**Try it:** Produce a faithful copy of every record below, without the pictures.
--
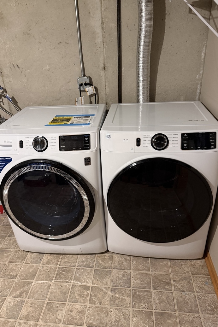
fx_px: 236
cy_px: 161
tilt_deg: -26.7
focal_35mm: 26
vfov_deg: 69.4
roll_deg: +4.6
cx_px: 101
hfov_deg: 49.5
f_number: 1.78
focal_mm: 6.76
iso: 640
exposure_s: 1/40
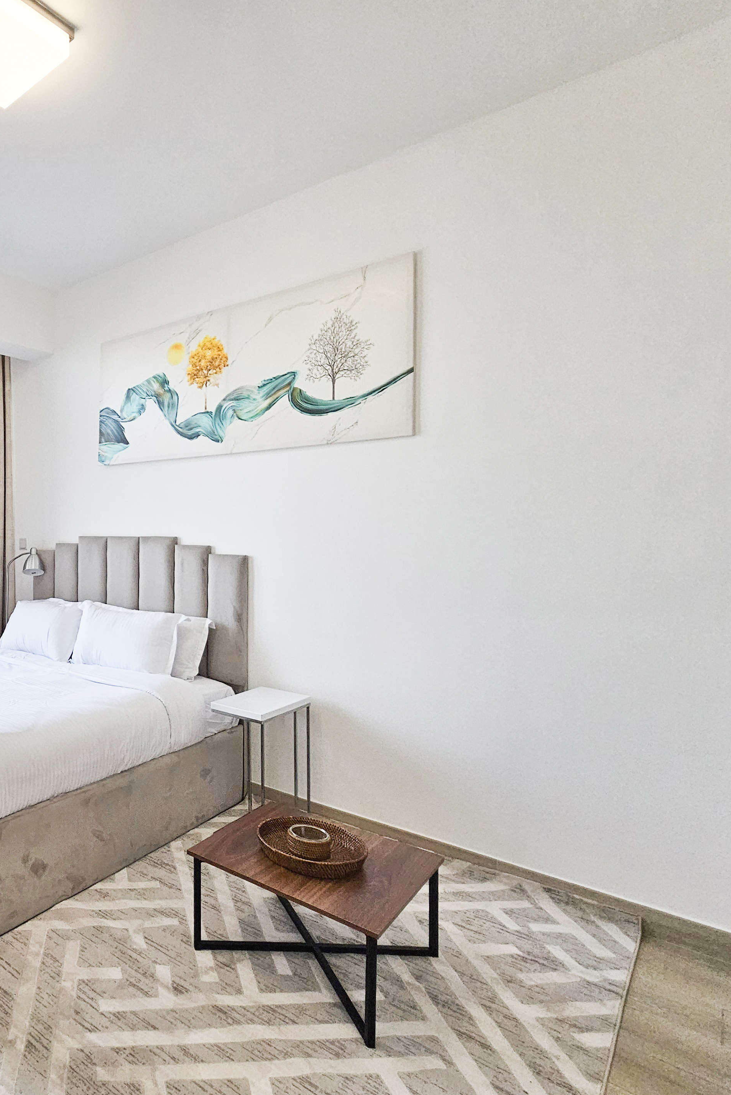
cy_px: 531
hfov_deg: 53.0
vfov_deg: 86.9
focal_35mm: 19
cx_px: 23
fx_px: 579
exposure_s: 1/190
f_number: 2.2
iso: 100
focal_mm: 2.2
--
**Written answer:**
fx_px: 236
cy_px: 161
tilt_deg: -26.7
focal_35mm: 26
vfov_deg: 69.4
roll_deg: +4.6
cx_px: 101
hfov_deg: 49.5
f_number: 1.78
focal_mm: 6.76
iso: 640
exposure_s: 1/40
cy_px: 531
hfov_deg: 53.0
vfov_deg: 86.9
focal_35mm: 19
cx_px: 23
fx_px: 579
exposure_s: 1/190
f_number: 2.2
iso: 100
focal_mm: 2.2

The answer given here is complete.